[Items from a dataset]
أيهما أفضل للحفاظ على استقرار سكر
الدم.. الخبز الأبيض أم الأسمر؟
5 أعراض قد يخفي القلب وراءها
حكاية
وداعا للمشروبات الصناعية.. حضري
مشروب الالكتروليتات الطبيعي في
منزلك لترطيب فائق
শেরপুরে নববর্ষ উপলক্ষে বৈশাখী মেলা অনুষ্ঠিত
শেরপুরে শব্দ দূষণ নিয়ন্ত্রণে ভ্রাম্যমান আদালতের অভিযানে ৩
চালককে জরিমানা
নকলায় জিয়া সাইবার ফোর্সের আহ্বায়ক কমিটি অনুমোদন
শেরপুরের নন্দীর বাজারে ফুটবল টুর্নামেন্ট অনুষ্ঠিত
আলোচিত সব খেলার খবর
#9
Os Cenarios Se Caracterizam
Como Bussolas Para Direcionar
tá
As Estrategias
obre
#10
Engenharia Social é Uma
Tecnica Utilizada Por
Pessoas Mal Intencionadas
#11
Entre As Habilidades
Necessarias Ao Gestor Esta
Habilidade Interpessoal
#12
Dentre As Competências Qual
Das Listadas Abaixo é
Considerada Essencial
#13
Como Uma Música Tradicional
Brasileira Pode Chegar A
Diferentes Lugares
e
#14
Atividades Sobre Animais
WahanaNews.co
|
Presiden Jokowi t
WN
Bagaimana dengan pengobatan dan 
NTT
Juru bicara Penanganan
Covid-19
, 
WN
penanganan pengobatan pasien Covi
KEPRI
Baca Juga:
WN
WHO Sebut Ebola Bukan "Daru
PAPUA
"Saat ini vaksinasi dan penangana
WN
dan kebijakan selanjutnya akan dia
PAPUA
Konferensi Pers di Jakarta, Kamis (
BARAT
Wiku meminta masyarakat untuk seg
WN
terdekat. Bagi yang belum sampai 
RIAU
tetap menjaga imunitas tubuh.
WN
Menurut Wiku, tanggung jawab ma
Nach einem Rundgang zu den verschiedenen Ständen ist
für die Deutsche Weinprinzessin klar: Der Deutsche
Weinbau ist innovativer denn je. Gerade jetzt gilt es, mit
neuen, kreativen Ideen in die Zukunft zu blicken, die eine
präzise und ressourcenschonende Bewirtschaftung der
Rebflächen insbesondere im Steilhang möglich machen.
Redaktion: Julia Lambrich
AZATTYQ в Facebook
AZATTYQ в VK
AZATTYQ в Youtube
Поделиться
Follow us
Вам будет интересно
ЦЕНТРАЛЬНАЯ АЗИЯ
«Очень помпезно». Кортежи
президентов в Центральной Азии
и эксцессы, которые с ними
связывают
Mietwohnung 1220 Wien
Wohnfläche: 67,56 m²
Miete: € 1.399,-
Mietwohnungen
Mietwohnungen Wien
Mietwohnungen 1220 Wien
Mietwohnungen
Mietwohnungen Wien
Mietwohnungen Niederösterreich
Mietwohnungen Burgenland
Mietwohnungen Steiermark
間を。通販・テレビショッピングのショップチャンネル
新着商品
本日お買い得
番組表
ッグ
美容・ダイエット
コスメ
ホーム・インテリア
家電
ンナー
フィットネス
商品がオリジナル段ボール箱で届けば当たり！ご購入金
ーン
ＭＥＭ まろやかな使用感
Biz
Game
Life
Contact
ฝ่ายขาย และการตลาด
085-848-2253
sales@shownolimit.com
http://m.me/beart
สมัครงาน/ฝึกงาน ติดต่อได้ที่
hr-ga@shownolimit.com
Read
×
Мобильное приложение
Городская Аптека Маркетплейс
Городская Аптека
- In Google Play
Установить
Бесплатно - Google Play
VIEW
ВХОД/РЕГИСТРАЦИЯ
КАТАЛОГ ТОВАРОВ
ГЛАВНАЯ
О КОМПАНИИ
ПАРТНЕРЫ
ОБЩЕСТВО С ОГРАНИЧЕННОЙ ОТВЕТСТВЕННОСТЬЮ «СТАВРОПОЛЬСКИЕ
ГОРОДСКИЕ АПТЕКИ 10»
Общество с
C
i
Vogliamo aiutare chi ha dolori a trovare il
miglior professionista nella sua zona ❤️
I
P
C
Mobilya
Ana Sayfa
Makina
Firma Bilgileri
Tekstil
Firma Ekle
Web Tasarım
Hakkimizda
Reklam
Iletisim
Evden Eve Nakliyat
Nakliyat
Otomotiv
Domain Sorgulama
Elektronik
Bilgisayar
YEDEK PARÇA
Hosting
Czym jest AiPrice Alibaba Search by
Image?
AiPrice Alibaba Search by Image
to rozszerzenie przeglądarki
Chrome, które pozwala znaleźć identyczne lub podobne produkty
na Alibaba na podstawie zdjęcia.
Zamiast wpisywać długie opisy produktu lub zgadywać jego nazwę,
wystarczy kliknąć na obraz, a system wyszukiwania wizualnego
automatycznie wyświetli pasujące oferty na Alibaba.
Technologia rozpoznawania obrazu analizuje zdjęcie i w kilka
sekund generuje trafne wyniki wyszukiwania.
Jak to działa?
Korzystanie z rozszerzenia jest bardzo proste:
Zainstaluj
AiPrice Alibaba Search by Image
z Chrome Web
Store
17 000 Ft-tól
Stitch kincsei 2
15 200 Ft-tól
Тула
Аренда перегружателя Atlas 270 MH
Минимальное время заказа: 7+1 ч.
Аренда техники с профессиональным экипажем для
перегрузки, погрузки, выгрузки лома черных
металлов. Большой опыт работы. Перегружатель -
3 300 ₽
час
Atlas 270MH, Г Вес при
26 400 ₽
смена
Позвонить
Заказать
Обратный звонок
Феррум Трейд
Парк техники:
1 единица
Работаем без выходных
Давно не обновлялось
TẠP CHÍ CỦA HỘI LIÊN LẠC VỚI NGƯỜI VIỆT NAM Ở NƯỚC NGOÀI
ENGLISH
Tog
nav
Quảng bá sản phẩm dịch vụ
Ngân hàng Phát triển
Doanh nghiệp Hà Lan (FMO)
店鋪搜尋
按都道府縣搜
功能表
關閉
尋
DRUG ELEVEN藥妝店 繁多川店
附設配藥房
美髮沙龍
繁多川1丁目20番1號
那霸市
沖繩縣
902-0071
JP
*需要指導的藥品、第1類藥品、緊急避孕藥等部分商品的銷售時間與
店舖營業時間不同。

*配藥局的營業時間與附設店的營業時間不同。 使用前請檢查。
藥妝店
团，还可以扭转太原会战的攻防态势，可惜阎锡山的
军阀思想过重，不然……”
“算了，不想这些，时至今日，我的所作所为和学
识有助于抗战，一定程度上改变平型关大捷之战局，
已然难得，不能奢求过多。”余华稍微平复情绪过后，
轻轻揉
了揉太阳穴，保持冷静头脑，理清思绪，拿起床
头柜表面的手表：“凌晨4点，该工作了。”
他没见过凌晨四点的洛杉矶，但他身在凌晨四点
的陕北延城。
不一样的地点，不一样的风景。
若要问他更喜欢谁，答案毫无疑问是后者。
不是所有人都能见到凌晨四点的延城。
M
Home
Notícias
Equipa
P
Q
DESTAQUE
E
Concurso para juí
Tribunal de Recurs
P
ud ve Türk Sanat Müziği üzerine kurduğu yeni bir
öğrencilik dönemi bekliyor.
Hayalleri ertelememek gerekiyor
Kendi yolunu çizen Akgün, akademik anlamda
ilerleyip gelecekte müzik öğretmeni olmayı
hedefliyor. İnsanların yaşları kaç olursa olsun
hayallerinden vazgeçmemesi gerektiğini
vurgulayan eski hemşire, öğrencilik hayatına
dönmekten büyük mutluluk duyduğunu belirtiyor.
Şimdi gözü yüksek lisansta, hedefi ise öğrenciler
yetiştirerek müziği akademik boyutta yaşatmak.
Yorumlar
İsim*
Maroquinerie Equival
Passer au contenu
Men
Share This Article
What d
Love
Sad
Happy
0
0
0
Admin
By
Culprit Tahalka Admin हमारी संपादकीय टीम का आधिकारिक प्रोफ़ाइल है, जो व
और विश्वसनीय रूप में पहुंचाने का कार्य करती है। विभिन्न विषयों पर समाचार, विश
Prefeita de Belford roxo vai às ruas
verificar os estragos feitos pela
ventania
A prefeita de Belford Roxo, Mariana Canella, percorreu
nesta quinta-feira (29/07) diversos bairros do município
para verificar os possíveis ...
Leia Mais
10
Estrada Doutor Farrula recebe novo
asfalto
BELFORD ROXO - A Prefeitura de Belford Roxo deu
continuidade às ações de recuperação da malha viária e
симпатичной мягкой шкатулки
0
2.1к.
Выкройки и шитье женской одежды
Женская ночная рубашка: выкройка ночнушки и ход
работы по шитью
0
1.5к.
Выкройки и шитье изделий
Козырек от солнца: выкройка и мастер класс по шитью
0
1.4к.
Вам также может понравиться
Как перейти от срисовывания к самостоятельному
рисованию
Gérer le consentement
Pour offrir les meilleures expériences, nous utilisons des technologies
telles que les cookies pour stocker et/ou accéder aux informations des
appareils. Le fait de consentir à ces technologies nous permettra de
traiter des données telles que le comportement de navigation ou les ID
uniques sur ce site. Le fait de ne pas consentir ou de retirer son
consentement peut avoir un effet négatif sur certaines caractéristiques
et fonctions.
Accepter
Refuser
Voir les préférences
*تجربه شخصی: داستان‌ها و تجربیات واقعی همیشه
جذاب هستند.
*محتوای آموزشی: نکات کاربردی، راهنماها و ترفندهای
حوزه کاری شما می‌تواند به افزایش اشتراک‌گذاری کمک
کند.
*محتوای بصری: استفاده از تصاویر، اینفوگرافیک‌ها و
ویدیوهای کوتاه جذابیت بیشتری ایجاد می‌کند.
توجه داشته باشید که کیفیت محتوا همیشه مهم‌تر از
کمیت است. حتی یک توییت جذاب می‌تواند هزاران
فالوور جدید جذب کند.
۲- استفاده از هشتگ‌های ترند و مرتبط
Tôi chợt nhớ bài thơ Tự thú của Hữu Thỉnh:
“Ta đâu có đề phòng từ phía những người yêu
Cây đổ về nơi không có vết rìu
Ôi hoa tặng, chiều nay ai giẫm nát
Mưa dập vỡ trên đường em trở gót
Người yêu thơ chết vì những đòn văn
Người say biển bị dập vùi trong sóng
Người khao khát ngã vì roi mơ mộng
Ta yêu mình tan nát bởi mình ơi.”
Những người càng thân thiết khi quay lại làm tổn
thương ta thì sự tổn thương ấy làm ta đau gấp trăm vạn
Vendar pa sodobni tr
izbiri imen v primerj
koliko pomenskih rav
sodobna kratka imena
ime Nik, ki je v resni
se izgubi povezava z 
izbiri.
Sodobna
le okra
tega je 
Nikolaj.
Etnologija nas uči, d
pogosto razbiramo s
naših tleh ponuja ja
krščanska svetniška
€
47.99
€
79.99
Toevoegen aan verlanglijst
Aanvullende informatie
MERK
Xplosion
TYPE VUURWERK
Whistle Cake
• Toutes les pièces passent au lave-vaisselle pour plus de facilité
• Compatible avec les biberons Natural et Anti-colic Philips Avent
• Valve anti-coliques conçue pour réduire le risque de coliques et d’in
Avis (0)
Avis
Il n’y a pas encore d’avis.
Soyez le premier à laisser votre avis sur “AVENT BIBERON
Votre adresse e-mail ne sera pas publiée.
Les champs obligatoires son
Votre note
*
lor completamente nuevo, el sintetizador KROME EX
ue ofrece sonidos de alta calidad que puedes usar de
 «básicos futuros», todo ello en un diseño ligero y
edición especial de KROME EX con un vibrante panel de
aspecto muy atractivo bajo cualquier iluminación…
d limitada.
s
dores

Brief.
For this exercise, output exactly the lines above from the line with "TẠP CHÍ CỦA" to the line with "Выкройки и шитье изделий", counting both, and leave out the rest.

Answer to this exercise.
TẠP CHÍ CỦA HỘI LIÊN LẠC VỚI NGƯỜI VIỆT NAM Ở NƯỚC NGOÀI
ENGLISH
Tog
nav
Quảng bá sản phẩm dịch vụ
Ngân hàng Phát triển
Doanh nghiệp Hà Lan (FMO)
店鋪搜尋
按都道府縣搜
功能表
關閉
尋
DRUG ELEVEN藥妝店 繁多川店
附設配藥房
美髮沙龍
繁多川1丁目20番1號
那霸市
沖繩縣
902-0071
JP
*需要指導的藥品、第1類藥品、緊急避孕藥等部分商品的銷售時間與
店舖營業時間不同。

*配藥局的營業時間與附設店的營業時間不同。 使用前請檢查。
藥妝店
团，还可以扭转太原会战的攻防态势，可惜阎锡山的
军阀思想过重，不然……”
“算了，不想这些，时至今日，我的所作所为和学
识有助于抗战，一定程度上改变平型关大捷之战局，
已然难得，不能奢求过多。”余华稍微平复情绪过后，
轻轻揉
了揉太阳穴，保持冷静头脑，理清思绪，拿起床
头柜表面的手表：“凌晨4点，该工作了。”
他没见过凌晨四点的洛杉矶，但他身在凌晨四点
的陕北延城。
不一样的地点，不一样的风景。
若要问他更喜欢谁，答案毫无疑问是后者。
不是所有人都能见到凌晨四点的延城。
M
Home
Notícias
Equipa
P
Q
DESTAQUE
E
Concurso para juí
Tribunal de Recurs
P
ud ve Türk Sanat Müziği üzerine kurduğu yeni bir
öğrencilik dönemi bekliyor.
Hayalleri ertelememek gerekiyor
Kendi yolunu çizen Akgün, akademik anlamda
ilerleyip gelecekte müzik öğretmeni olmayı
hedefliyor. İnsanların yaşları kaç olursa olsun
hayallerinden vazgeçmemesi gerektiğini
vurgulayan eski hemşire, öğrencilik hayatına
dönmekten büyük mutluluk duyduğunu belirtiyor.
Şimdi gözü yüksek lisansta, hedefi ise öğrenciler
yetiştirerek müziği akademik boyutta yaşatmak.
Yorumlar
İsim*
Maroquinerie Equival
Passer au contenu
Men
Share This Article
What d
Love
Sad
Happy
0
0
0
Admin
By
Culprit Tahalka Admin हमारी संपादकीय टीम का आधिकारिक प्रोफ़ाइल है, जो व
और विश्वसनीय रूप में पहुंचाने का कार्य करती है। विभिन्न विषयों पर समाचार, विश
Prefeita de Belford roxo vai às ruas
verificar os estragos feitos pela
ventania
A prefeita de Belford Roxo, Mariana Canella, percorreu
nesta quinta-feira (29/07) diversos bairros do município
para verificar os possíveis ...
Leia Mais
10
Estrada Doutor Farrula recebe novo
asfalto
BELFORD ROXO - A Prefeitura de Belford Roxo deu
continuidade às ações de recuperação da malha viária e
симпатичной мягкой шкатулки
0
2.1к.
Выкройки и шитье женской одежды
Женская ночная рубашка: выкройка ночнушки и ход
работы по шитью
0
1.5к.
Выкройки и шитье изделий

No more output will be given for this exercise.